Separating populations and estimating line-fit parameters

107 Views Asked by At

Given a dataset containing two populations, each of which can be described by a linear relationship between two variables in each sample with high R$^2$, how does one separate the two populations (and incidentally compute the line-fit)?

This is fairly easy to do graphically - just create a scatterplot and the two lines are pretty apparent. But how does one do this algorithmically?

More generally, given a dataset containing an unknown number n of populations, each of which can be fit to a line with some lower bound on R$^2$ (e.g., .95), how does one separate the data into the minimum number of populations satisfying the R$^2$ criterion?

3

There are 3 best solutions below

2
On

If I properly understand, you have two relations Y = a1 + b1 X for one population and Y = a2 + b2 X for a second population and you would like to merge them. If my hypothesis is correct, build a model Y = a + b X + c Z in which Z will be 1 if belonging to the first population, 2 to the second population and so on.

0
On

See below for a better way, but how about a very naive iterative algorithm:

  1. Use the dataset and estimate a line fit: $y=a+bX$.

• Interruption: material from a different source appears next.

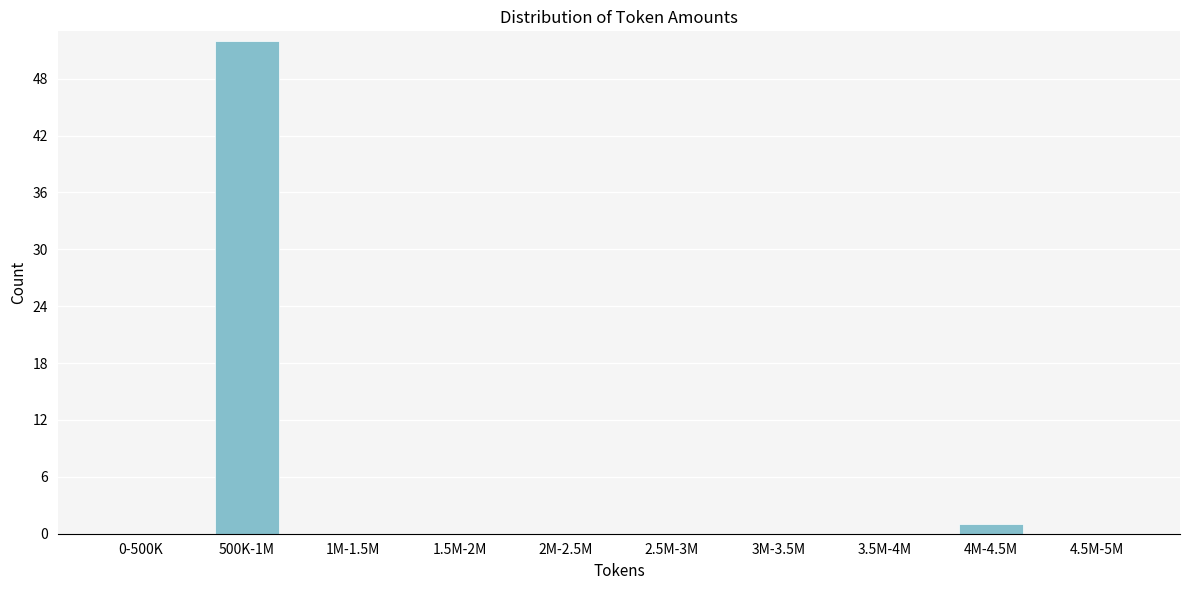

Reading left to right, what are all the values shown in this chart?

0-500K=0	500K-1M=52	1M-1.5M=0	1.5M-2M=0	2M-2.5M=0	2.5M-3M=0	3M-3.5M=0	3.5M-4M=0	4M-4.5M=1	4.5M-5M=0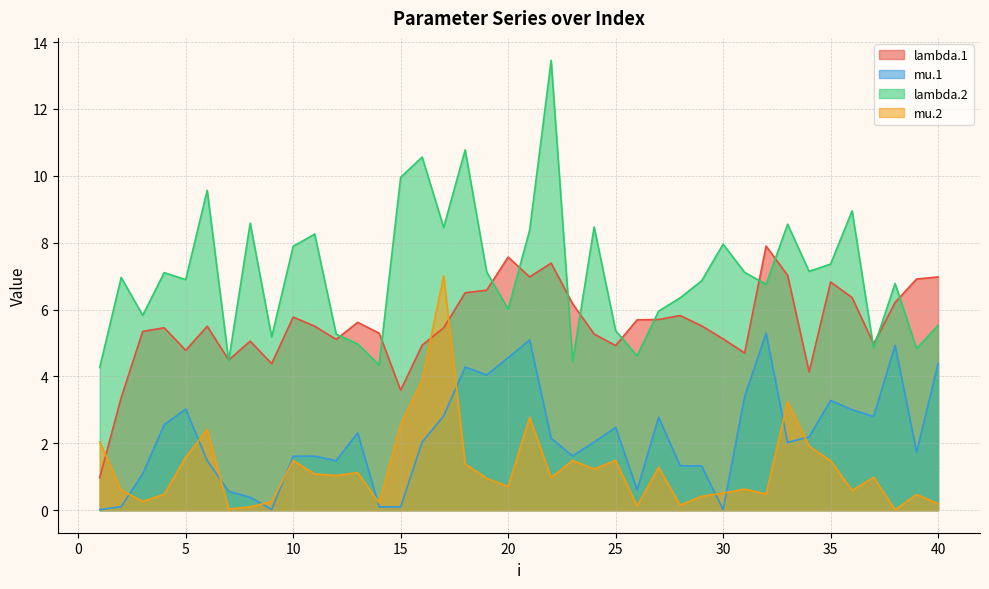

What value does the lambda.2 series have at 24?

8.5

  2. Throw out the observation with the greatest distance to the estimated line, i.e., remove $\text{argmax}_i (y_i-a-bX_i)^2 $ if $\max_i (y_i-a-bX_i)^2> t\ge0 $, where $t$ is some threshold, and continue at (1.); otherwise stop.

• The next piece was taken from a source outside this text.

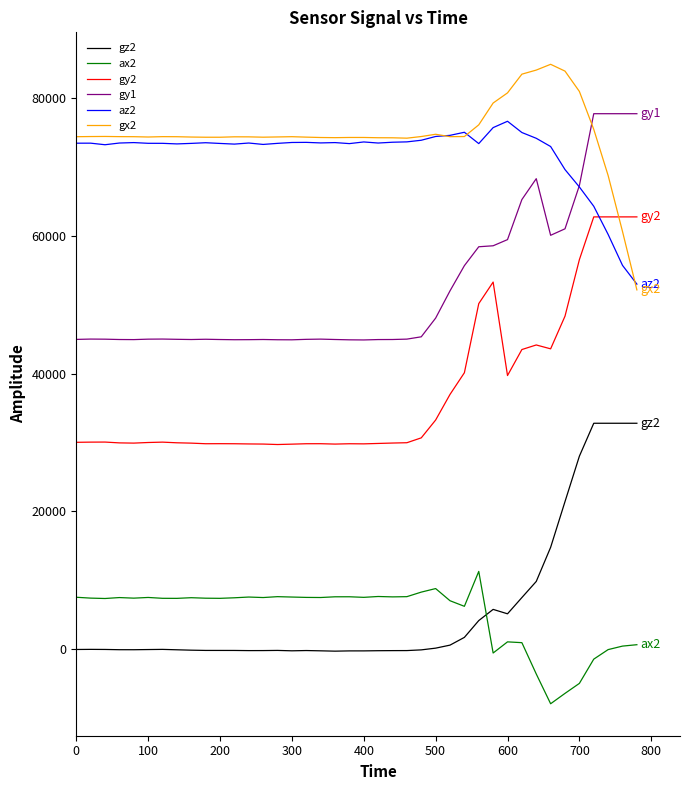

What is the minimum value for gz2?

-362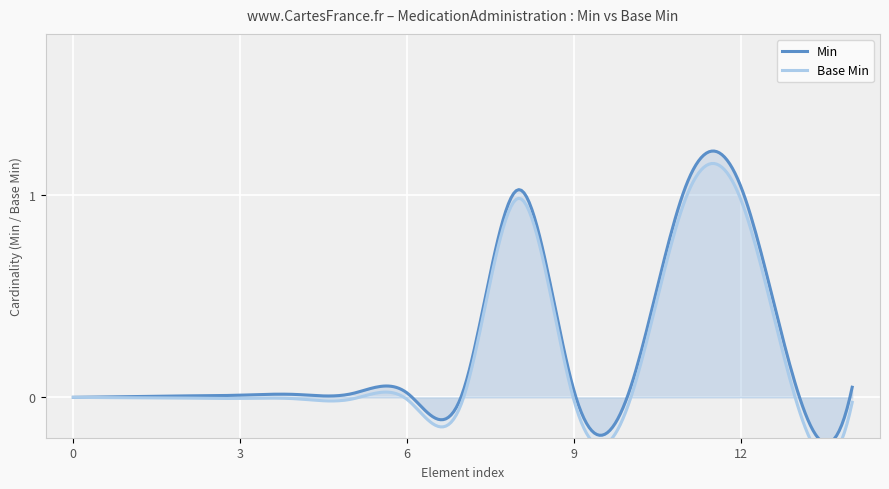

What is the approximate value of Base Min at MedicationAdministration.status?

1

Once you stop, the data set that remains should be close around some line; that would be population 1. Everything you threw out should be population 2. But I am pretty sure this may not always converge to a good classification. (This depends on $t$, but also how noisy the data is.) You can check if the classification was successful by looking at the fit for all the observations you threw out in the iterative prodedure; if the line fits well, it worked.

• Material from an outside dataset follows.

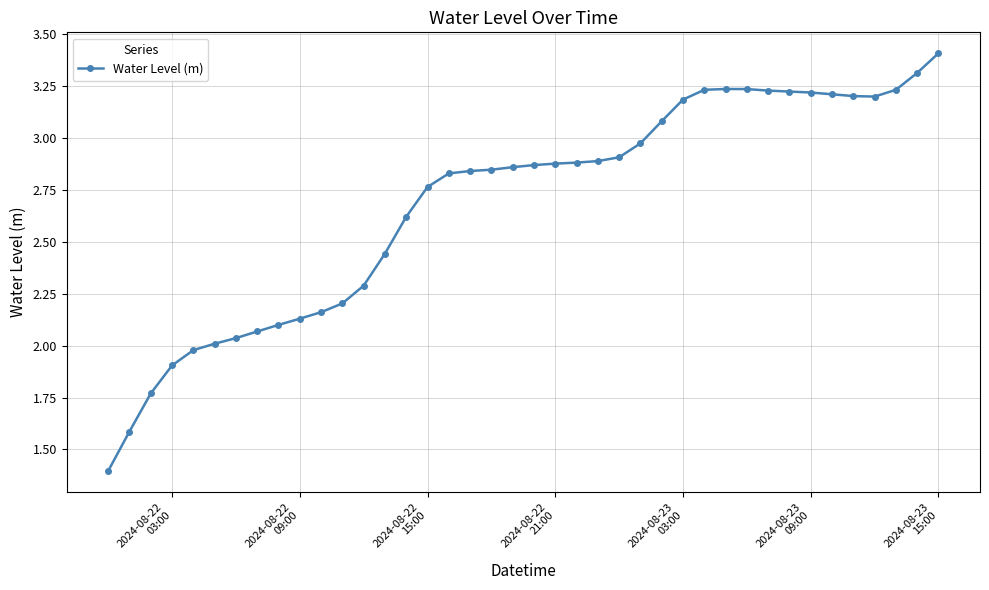

What is the greatest value displayed?

3.4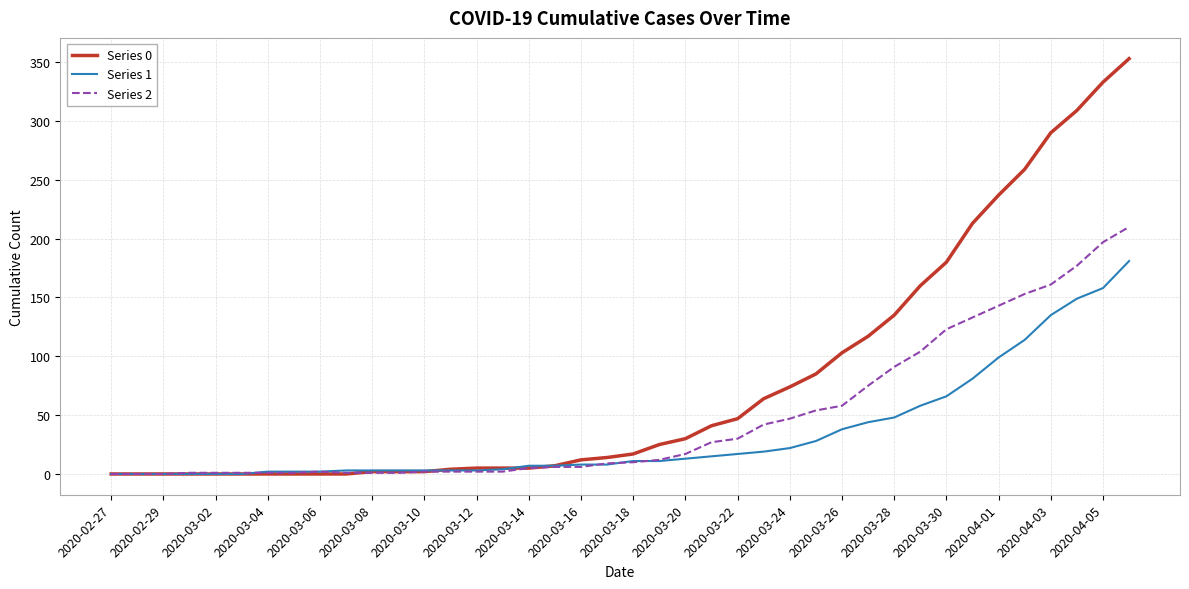

How many lines are shown in the chart?

3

Otherwise there are some cluster methods which find groups that belong together in your data. In particular, you could look at k means clustering (which is a less naive way to do the above, it seems). If you chose such a method, find one where you can use your knowledge that the relationship within clusters is linear, and that you have two clusters. It will improve classiciation considerably.

1
On

You might consider trying DBSCAN the density clustering algorithm. It's available in the Python scikit library along with regression software for this kind of work.